Se tar, yaylı ve vurmalı çalgılar kategorisine giren geleneksel İran müzik çalgılarından biridir. Eski zamanlarda tanbur ailesinde üç tar ve iki tar bulunurken, günümüzde bu çalgı daha çok tara benzemektedir. Bu çalgının ilk bulunan örnekleri H. 1200 yılına aittir. Elbette Susa'da bulunan ve M.Ö. iki bin yıl öncesine (yaklaşık dört bin yıl öncesine) tarihlenen çanak çömlek eserlerinde Setar ailesinin varlığına dair işaretlere de rastlanıyor.
Üç tar, İran'ın ulusal çalgıları arasındadır ve etnik çalgılara değil, İran'ın genel kültürüne aittir. Geçmişte bu çalgı daha çok varlıklı sınıf ve soylular arasında yaygındı ancak Kaçar döneminde usta müzik öğretmenlerinden biri olarak kabul edilen Mirza Abdullah Farahani, halka üç teli öğretmeye başladı ve onu geliştirdi. . tüm sınıflar arasında yaygın hale geldi.

Üç konunun tarihi
Setar'a ilişkin en eski görüntü, Mısır mezarlarından birinin MÖ 1411-1420 yıllarına tarihlenen duvar resimlerinden birine aittir. Bu resimde müzisyenle birlikte üç tele benzer bir enstrüman resmedilmiştir. Resimdeki çalgı üç telli bir çalgıya benzese de tüm yara çalgılarının benzer yapıya sahip olduğunu ve bir çanak, bir sap ve sapın başından sonuna kadar uzanan tellerden oluştuğunu belirtelim. tas.
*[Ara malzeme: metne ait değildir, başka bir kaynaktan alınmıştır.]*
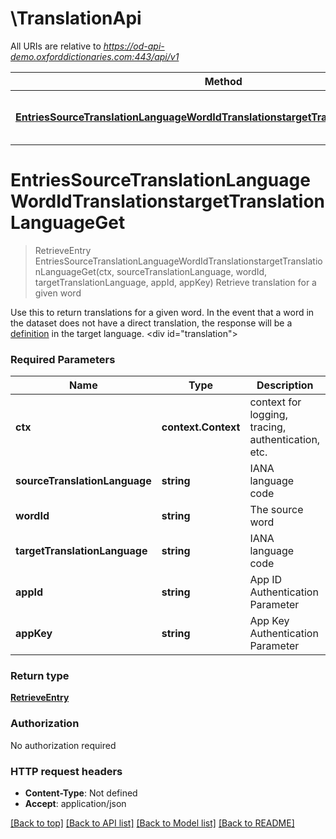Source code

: # \TranslationApi

All URIs are relative to *https://od-api-demo.oxforddictionaries.com:443/api/v1*

Method | HTTP request | Description
------------- | ------------- | -------------
[**EntriesSourceTranslationLanguageWordIdTranslationstargetTranslationLanguageGet**](TranslationApi.md#EntriesSourceTranslationLanguageWordIdTranslationstargetTranslationLanguageGet) | **Get** /entries/{source_translation_language}/{word_id}/translations&#x3D;{target_translation_language} | Retrieve translation for a given word


# **EntriesSourceTranslationLanguageWordIdTranslationstargetTranslationLanguageGet**
> RetrieveEntry EntriesSourceTranslationLanguageWordIdTranslationstargetTranslationLanguageGet(ctx, sourceTranslationLanguage, wordId, targetTranslationLanguage, appId, appKey)
Retrieve translation for a given word

 Use this to return translations for a given word. In the event that a word in the dataset does not have a direct translation, the response will be a [definition](documentation/glossary?term=entry) in the target language.    <div id=\"translation\"></div> 

### Required Parameters

Name | Type | Description  | Notes
------------- | ------------- | ------------- | -------------
 **ctx** | **context.Context** | context for logging, tracing, authentication, etc.
  **sourceTranslationLanguage** | **string**| IANA language code | 
  **wordId** | **string**| The source word | 
  **targetTranslationLanguage** | **string**| IANA language code | 
  **appId** | **string**| App ID Authentication Parameter | [default to 5037d509]
  **appKey** | **string**| App Key Authentication Parameter | [default to 4dc1aebaa63721f0f8e79a55e2514bc7]

### Return type

[**RetrieveEntry**](RetrieveEntry.md)

### Authorization

No authorization required

### HTTP request headers

 - **Content-Type**: Not defined
 - **Accept**: application/json

[[Back to top]](#) [[Back to API list]](../README.md#documentation-for-api-endpoints) [[Back to Model list]](../README.md#documentation-for-models) [[Back to README]](../README.md)

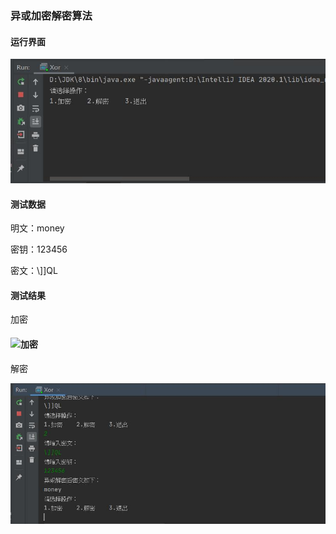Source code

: ### 异或加密解密算法

#### 运行界面

![运行界面](运行界面.jpg)

#### 测试数据

明文：money

密钥：123456

密文：\\]]QL

#### 测试结果

加密

#### ![加密](\加密.jpg)

解密

![解密](解密.jpg)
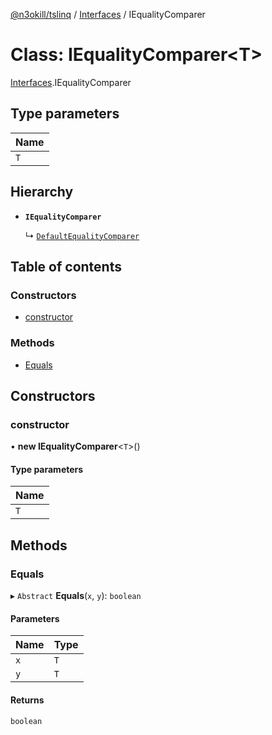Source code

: [@n3okill/tslinq](../README.md) / [Interfaces][] / IEqualityComparer

# Class: IEqualityComparer<T\>

[Interfaces][].IEqualityComparer

## Type parameters

| Name |
| :--- |
| `T`  |

## Hierarchy

- **`IEqualityComparer`**

  ↳ [`DefaultEqualityComparer`](defaultequalitycomparer.md)

## Table of contents

### Constructors

- [constructor](#constructor)

### Methods

- [Equals](#equals)

## Constructors

### constructor

• **new IEqualityComparer**<`T`\>()

#### Type parameters

| Name |
| :--- |
| `T`  |

## Methods

### Equals

▸ `Abstract` **Equals**(`x`, `y`): `boolean`

#### Parameters

| Name | Type |
| :--- | :--- |
| `x`  | `T`  |
| `y`  | `T`  |

#### Returns

`boolean`

[interfaces]: ../interfaces.md
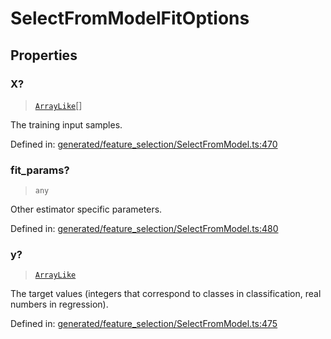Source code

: # SelectFromModelFitOptions

## Properties

### X?

> [`ArrayLike`](../types/ArrayLike.md)[]

The training input samples.

Defined in:  [generated/feature\_selection/SelectFromModel.ts:470](https://github.com/transitive-bullshit/scikit-learn-ts/blob/92ab806/packages/sklearn/src/generated/feature_selection/SelectFromModel.ts#L470)

### fit\_params?

> `any`

Other estimator specific parameters.

Defined in:  [generated/feature\_selection/SelectFromModel.ts:480](https://github.com/transitive-bullshit/scikit-learn-ts/blob/92ab806/packages/sklearn/src/generated/feature_selection/SelectFromModel.ts#L480)

### y?

> [`ArrayLike`](../types/ArrayLike.md)

The target values (integers that correspond to classes in classification, real numbers in regression).

Defined in:  [generated/feature\_selection/SelectFromModel.ts:475](https://github.com/transitive-bullshit/scikit-learn-ts/blob/92ab806/packages/sklearn/src/generated/feature_selection/SelectFromModel.ts#L475)
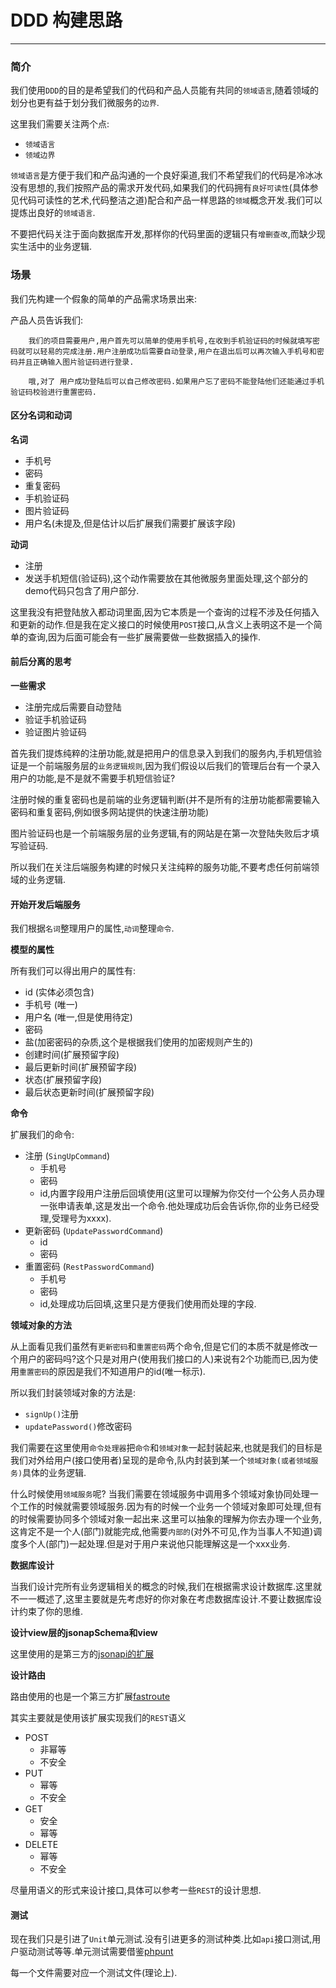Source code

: # DDD 构建思路

---

### 简介

我们使用`DDD`的目的是希望我们的代码和产品人员能有共同的`领域语言`,随着领域的划分也更有益于划分我们微服务的`边界`.

这里我们需要关注两个点:

* `领域语言`
* `领域边界`

`领域语言`是方便于我们和产品沟通的一个良好渠道,我们不希望我们的代码是冷冰冰没有思想的,我们按照产品的需求开发代码,如果我们的代码拥有`良好可读性`(具体参见代码可读性的艺术,代码整洁之道)配合和产品一样思路的`领域`概念开发.我们可以提炼出良好的`领域语言`.

不要把代码关注于面向数据库开发,那样你的代码里面的逻辑只有`增删查改`,而缺少现实生活中的业务逻辑.

### 场景

我们先构建一个假象的简单的产品需求场景出来:

产品人员告诉我们:

		我们的项目需要用户,用户首先可以简单的使用手机号,在收到手机验证码的时候就填写密码就可以轻易的完成注册.用户注册成功后需要自动登录,用户在退出后可以再次输入手机号和密码并且正确输入图片验证码进行登录.
		
		哦,对了 用户成功登陆后可以自己修改密码.如果用户忘了密码不能登陆他们还能通过手机验证码校验进行重置密码.


#### 区分名词和动词

**名词**

* 手机号
* 密码
* 重复密码
* 手机验证码
* 图片验证码
* 用户名(未提及,但是估计以后扩展我们需要扩展该字段)

**动词**

* 注册
* 发送手机短信(验证码),这个动作需要放在其他微服务里面处理,这个部分的demo代码只包含了用户部分.

这里我没有把登陆放入都动词里面,因为它本质是一个查询的过程不涉及任何插入和更新的动作.但是我在定义接口的时候使用`POST`接口,从含义上表明这不是一个简单的查询,因为后面可能会有一些扩展需要做一些数据插入的操作.

#### 前后分离的思考

**一些需求**

* 注册完成后需要自动登陆
* 验证手机验证码
* 验证图片验证码


首先我们提炼纯粹的注册功能,就是把用户的信息录入到我们的服务内,手机短信验证是一个前端服务层的`业务逻辑规则`,因为我们假设以后我们的管理后台有一个录入用户的功能,是不是就不需要手机短信验证?

注册时候的重复密码也是前端的业务逻辑判断(并不是所有的注册功能都需要输入密码和重复密码,例如很多网站提供的快速注册功能)

图片验证码也是一个前端服务层的业务逻辑,有的网站是在第一次登陆失败后才填写验证码.

所以我们在关注后端服务构建的时候只关注纯粹的服务功能,不要考虑任何前端领域的业务逻辑.

#### 开始开发后端服务

我们根据`名词`整理用户的属性,`动词`整理`命令`.

**模型的属性**

所有我们可以得出用户的属性有:

* id (实体必须包含)
* 手机号 (唯一)
* 用户名 (唯一,但是使用待定)
* 密码
* 盐(加密密码的杂质,这个是根据我们使用的加密规则产生的)
* 创建时间(扩展预留字段)
* 最后更新时间(扩展预留字段)
* 状态(扩展预留字段)
* 最后状态更新时间(扩展预留字段)

**命令**

扩展我们的命令:

* 注册  (`SingUpCommand`)
	* 手机号
	* 密码
	* id,内置字段用户注册后回填使用(这里可以理解为你交付一个公务人员办理一张申请表单,这是发出一个命令.他处理成功后会告诉你,你的业务已经受理,受理号为xxxx).
* 更新密码 (`UpdatePasswordCommand`)
	* id
	* 密码
* 重置密码 (`RestPasswordCommand`)
	* 手机号
	* 密码
	* id,处理成功后回填,这里只是方便我们使用而处理的字段.
	
**领域对象的方法**

从上面看见我们虽然有`更新密码`和`重置密码`两个命令,但是它们的本质不就是修改一个用户的密码吗?这个只是对用户(使用我们接口的人)来说有2个功能而已,因为使用`重置密码`的原因是我们不知道用户的id(唯一标示).

所以我们封装领域对象的方法是:

* `signUp()`注册
* `updatePassword()`修改密码

我们需要在这里使用`命令处理器`把`命令`和`领域对象`一起封装起来,也就是我们的目标是我们对外给用户(接口使用者)呈现的是命令,队内封装到某一个`领域对象(或者领域服务)`具体的业务逻辑.

什么时候使用`领域服务`呢? 当我们需要在领域服务中调用多个领域对象协同处理一个工作的时候就需要领域服务.因为有的时候一个业务一个领域对象即可处理,但有的时候需要协同多个领域对象一起出来.这里可以抽象的理解为你去办理一个业务,这肯定不是一个人(部门)就能完成,他需要`内部的`(对外不可见,作为当事人不知道)调度多个人(部门)一起处理.但是对于用户来说他只能理解这是一个xxx业务.

**数据库设计**

当我们设计完所有业务逻辑相关的概念的时候,我们在根据需求设计数据库.这里就不一一概述了,这里主要就是先考虑好的你对象在考虑数据库设计.不要让数据库设计约束了你的思维.

**设计view层的jsonapSchema和view**

这里使用的是第三方的[jsonapi的扩展](https://github.com/neomerx/json-api/ "jsonapi 扩展")

**设计路由**

路由使用的也是一个第三方扩展[fastroute](https://github.com/nikic/FastRoute "fastroute")

其实主要就是使用该扩展实现我们的`REST`语义

* POST
	* 非幂等
	* 不安全
* PUT
	* 幂等
	* 不安全
* GET
	* 安全
	* 幂等
* DELETE
	* 幂等
	* 不安全
	
尽量用语义的形式来设计接口,具体可以参考一些`REST`的设计思想.

#### 测试

现在我们只是引进了`Unit`单元测试.没有引进更多的测试种类.比如`api`接口测试,用户驱动测试等等.单元测试需要借鉴[phpunt](http://phpunit.de/ "phpunit")

每一个文件需要对应一个测试文件(理论上).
Bu tür çalgıların pek çok farklı çeşidi vardır ve çanağın şekli, boyutu, sapı veya tel sayısındaki değişikliklerle dünyanın bazı yerlerinde farklı isimle farklı bir çalgı haline gelirler.
Farklı medeniyetlerde ve coğrafyalarda üç tele benzer çalgıların bıraktığı görüntüleri bir kenara bırakıp, görüntüleri İran'da bulunan görüntülerle sınırlandırdığımızda, Zahak'ın idam sahnesini tasvir eden son derece güzel bir minyatür tabloya ulaşıyoruz. çizdi Baisanghari'nin Shahnameh'inde çizilen bu resim, resimde bir müzisyenin çaldığı üç telli bir teli gösteriyor. Bu minyatürde tasvir edilen çalgı çok güzel olup tüm detaylarıyla çizilmiştir. Bu çalgının çanağı günümüzün üç telli olanlarından biraz daha büyüktür ve üç tellidir.

En eski üç tel
Görülen en eski üç tardan biri, Naseruddin Shah Qajar'a ait olan ve şans eseri Ahmed Ebadi'ye ulaşan üç tardır. Bu üç telin hikayesi, Naseruddin Şah'ın üç telini birine verdikten sonra o kişinin oğlunun üç teli öğrenmek için Mirza Abdullah'ın (Ahmed Ebadi'nin babası) yanına gitmesidir. Birkaç yıl sonra, ustasının oğlu Ahmed Ebadi'nin radyoda üç telli çaldığını duyan Naseruddin Şah, enstrümanı ona hediye eder.
Üç telli çalgı, çalınması kolay göründüğü için genellikle müzisyenlerin, özellikle de telli müzisyenlerin ikinci enstrümanı haline gelmiştir. Bu nedenle bu enstrümanı çalmanın doğru teknikleri ve doğru tıngırdatma yöntemi tam olarak araştırılmamış ve araştırılmamıştır.
Tüm enstrümanlar zamanla gelişir ve enstrümanın hem fiziksel özellikleri hem de onu çalma yöntemleri zamanla değişir ve gelişir. Bu gelişmeler insandan insana ve nesilden nesile aktarılarak, oyun tarzlarının, görünüşlerinin, tokmakla oynanmasının, oyma detaylarının ve daha birçok şeyin yavaş yavaş değişmesine ve ilerlemesine neden oluyor. Aslında enstrümanın ayakta kalmasını sağlayan, zamanla kusurları ve eklemeleri azaltılıp, verimliliği ve güçlü yönleri eklenen, tarih boyunca her müzisyenin ve müzisyenin emeği ve dehasıdır.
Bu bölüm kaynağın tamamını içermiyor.